**Work to complete:** Every line of the entries below that mentions "size" is to be copied out.

**Data supplied:**
◆ ◆ ◆ ◆

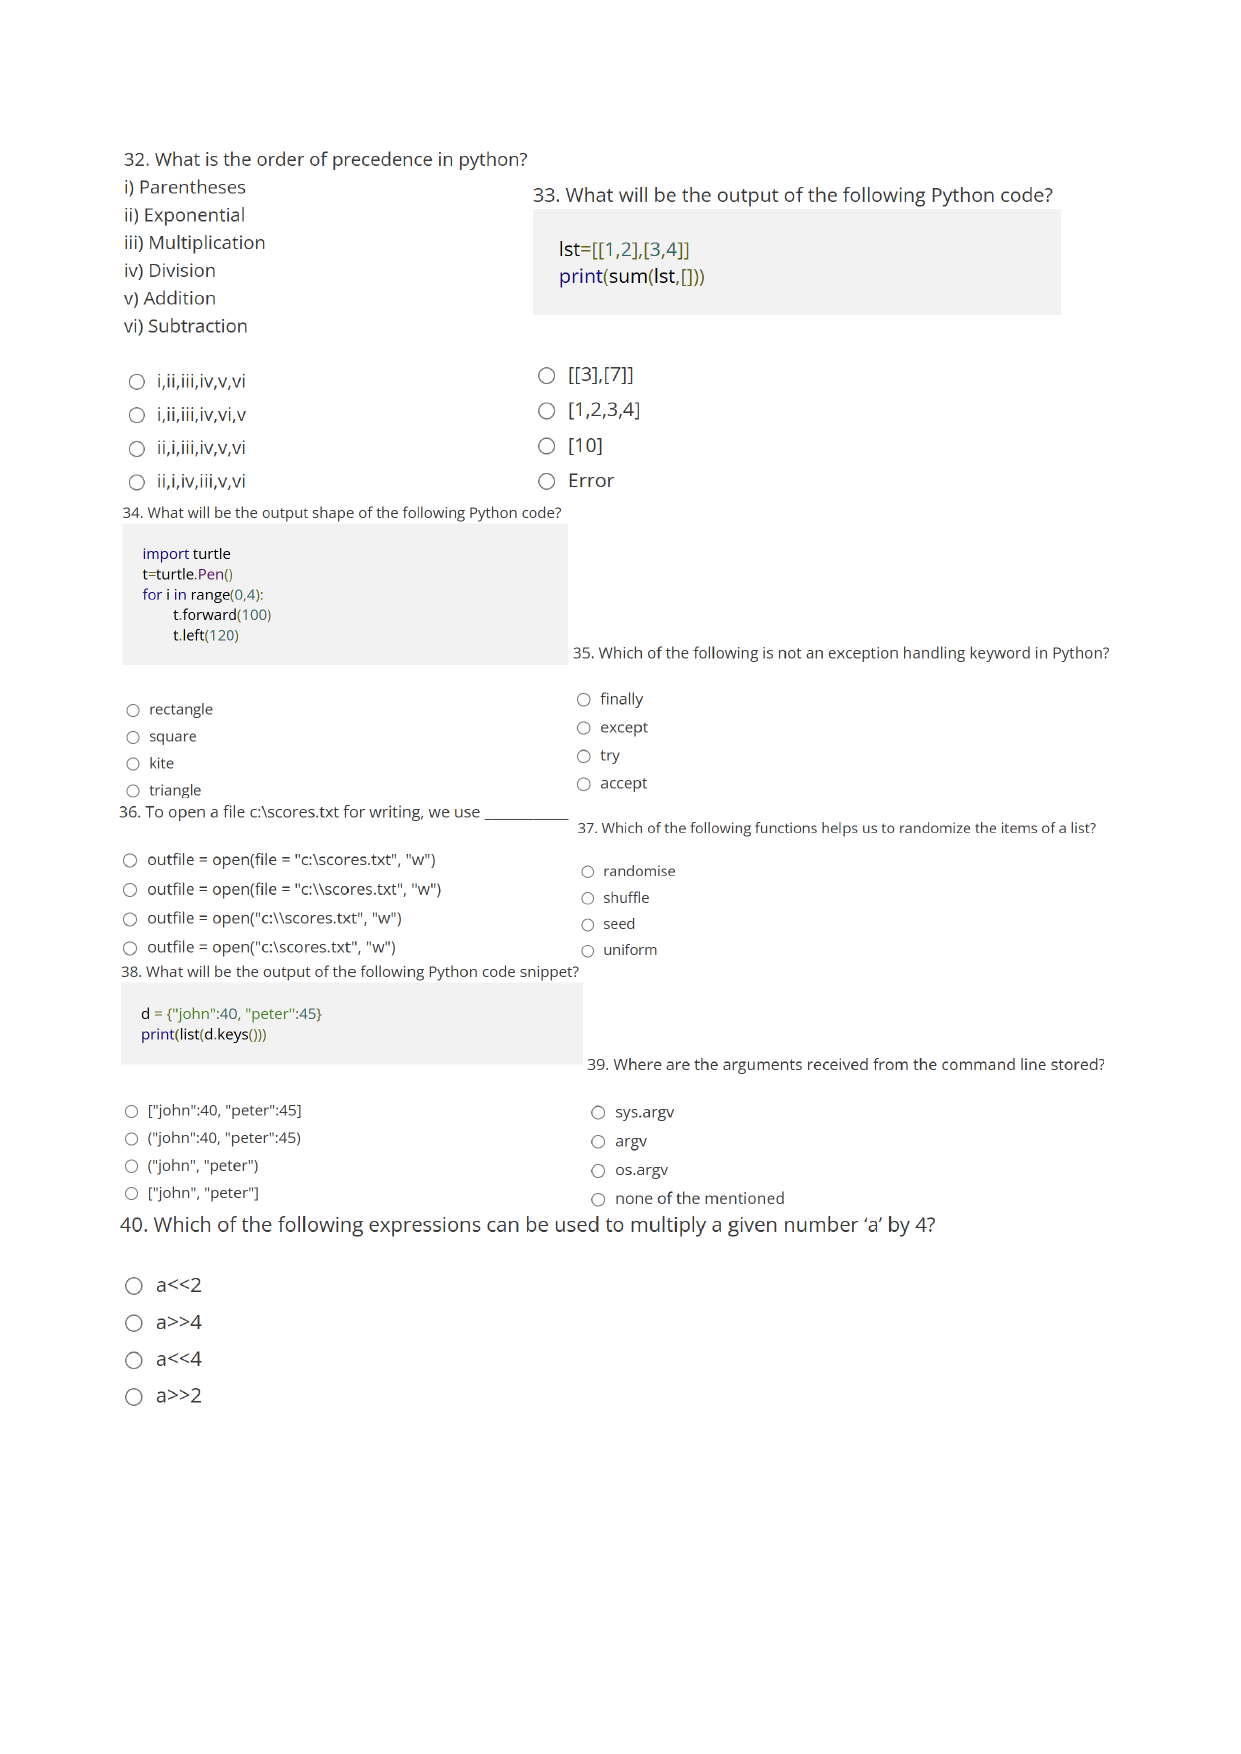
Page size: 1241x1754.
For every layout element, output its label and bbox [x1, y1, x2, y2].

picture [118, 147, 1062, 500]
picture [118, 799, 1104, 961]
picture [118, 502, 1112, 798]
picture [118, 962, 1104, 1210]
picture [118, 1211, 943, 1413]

◆ ◆ ◆ ◆

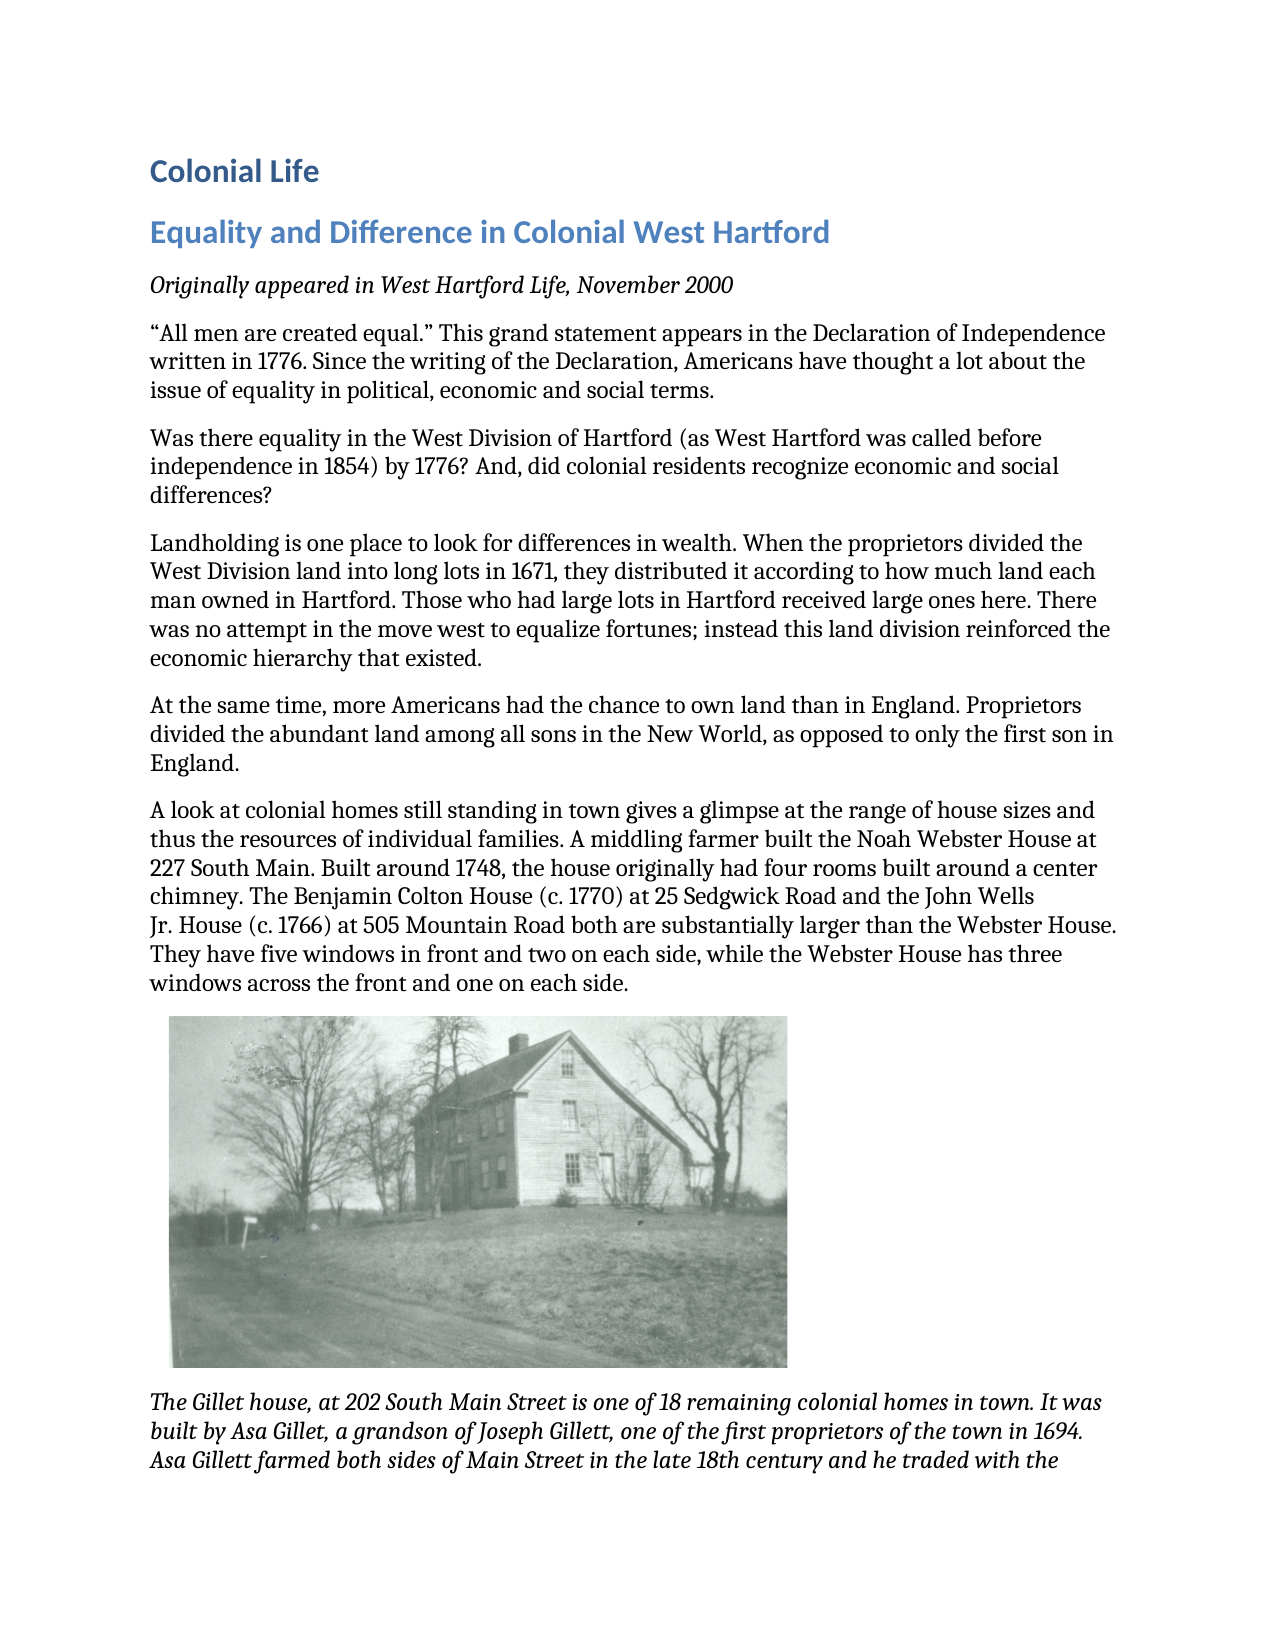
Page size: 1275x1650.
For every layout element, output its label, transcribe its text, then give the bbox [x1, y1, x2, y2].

◆ ◆ ◆ ◆

**Solution to this problem:**
Page size: 1241x1754.
Page size: 1275x1650.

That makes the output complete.